Es geht um das Thema Nachhaltigkeit in der Fleischwirtschaft. Haltungsbedingungen, Tierschutz, Wasserverbrauch und Flächennutzung: Immer stärker rücken Nachhaltigkeitsthemen in den Fokus von Fachwelt, Politik und Verbraucher. Doch wie weist man Nachhaltigkeit nach? Welche messbaren Kriterien muss ein Unternehmen erfüllen, um als „nachhaltig“ zu gelten? Wie kann sich die Wirtschaft auf ein gemeinsames Vorgehen verständigen? Soll das Thema Nachhaltigkeit im QS-Prüfsystem berücksichtigt werden? Mit diesen und anderen Fragen beschäftigt sich die Arbeitsgruppe Nachhaltigkeit im QS-System. Erste Ergebnisse einer Hot-Spot Analyse bei Schweinefleisch liegen jetzt vor.

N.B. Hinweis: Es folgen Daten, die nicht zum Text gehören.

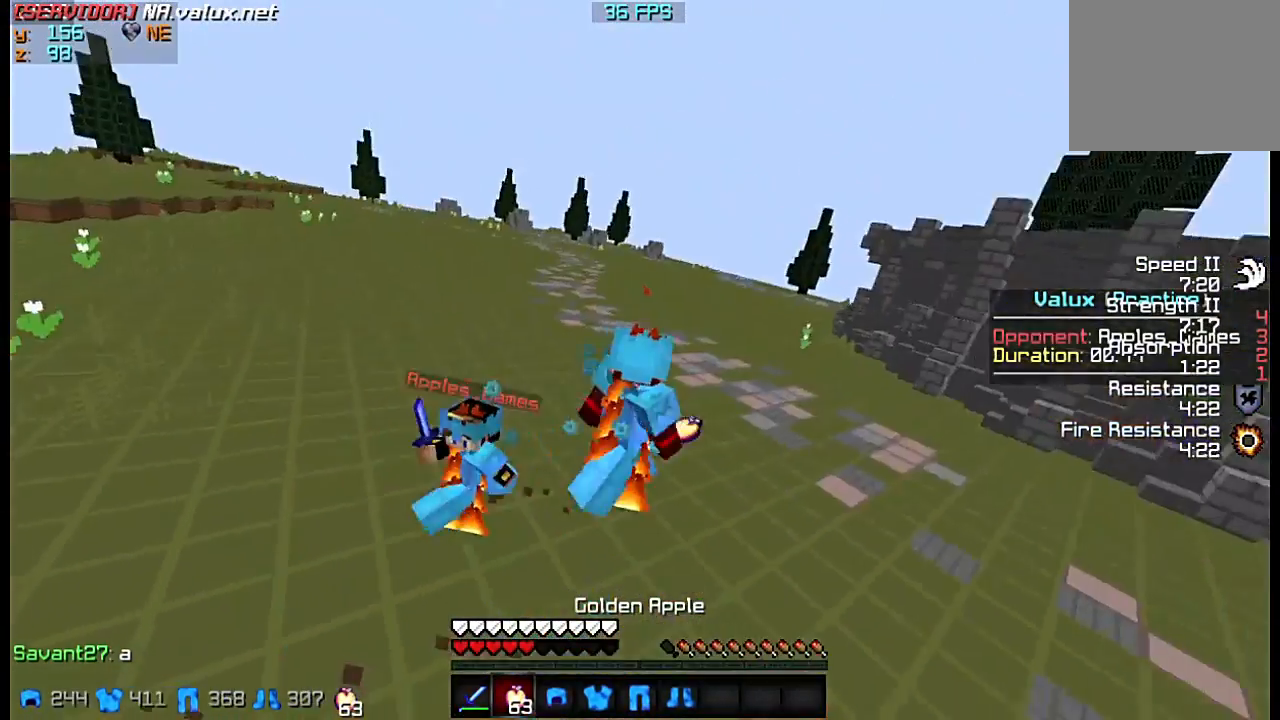
{"keys": ["w"], "events": []}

“Nachhaltigkeit ist ein Thema, das Produktionsstufen überschreitet.”
Ganzheitliches Nachhaltigkeitsmanagement vernetzt soziale, ökologische und ökonomische Entwicklungen und bringt diese soweit wie möglich in Einklang. Die Aufgabenstellungen sind vielfältig und komplex. Sie sind nur durch Kooperationen und Netzwerke zu lösen. Die ganze Wertschöpfungskette ist deshalb herausgefordert, gemeinsam nach stufenübergreifenden Lösungen zu suchen.
Doch bevor Handeln nur zu Aktionismus führt, ist zu klären, was Nachhaltigkeit für die Branche bedeutet und wie diese glaubwürdig und transparent anhand messbarer Kriterien dokumentiert bzw. geprüft werden kann. Praktiker aus Unternehmen, Vertreter der Wirtschaft und Wissenschaftler beraten in welchen Feldern Maßnahmen umgesetzt werden müssen.
Doch welches sind die Themen und Tätigkeitsfelder – die so genannten Hot-Spots – mit dem Potential zur Krise auszuarten, wenn man nicht heute schon reagiert und gegensteuert?

Hot-Spot-Analyse Schweinefleisch
Sieben Hot-Spots identifiziert
Die Hotspots der Wertschöpfungskette Schweinefleisch haben der Hohenheimer Professor Dr. Doluschitz und seine Mitarbeiter im Auftrag von QS ermittelt. Auf der Basis von Experteninterviews sind dabei folgende Handlungsfelder ermittelt worden. Diese Nachhaltigkeitselemente haben für die Produktion von Schweinefleisch – vom Landwirt bis zur Ladentheke – nach Ansicht der Befragten die größte Relevanz:
- Tierschutz/Tiergesundheit/Tiergerechtheit
- Emission klimaschädlicher Gase
- Flächennutzung
- Mitarbeiterqualifikation und Management
- Reststoffmanagement/Reduktion von Verlusten und Abfällen
- Energieeinsatz/Regenerative Energien
- Wassermanagement/Wasserqualität
Die Experten in der Arbeitsgruppe Nachhaltigkeit haben sich inzwischen auf die Bedeutung dieser identifizierten Hot-Spots verständigt. Wenn sie jetzt von allen Akteuren gemeinsam angepackt würden, könnten nachhaltige Lösungen gefunden werden. Der nächste Schritt müsse sein, geeignete Indikatoren für das Nachhaltigkeitsmanagement abzuleiten.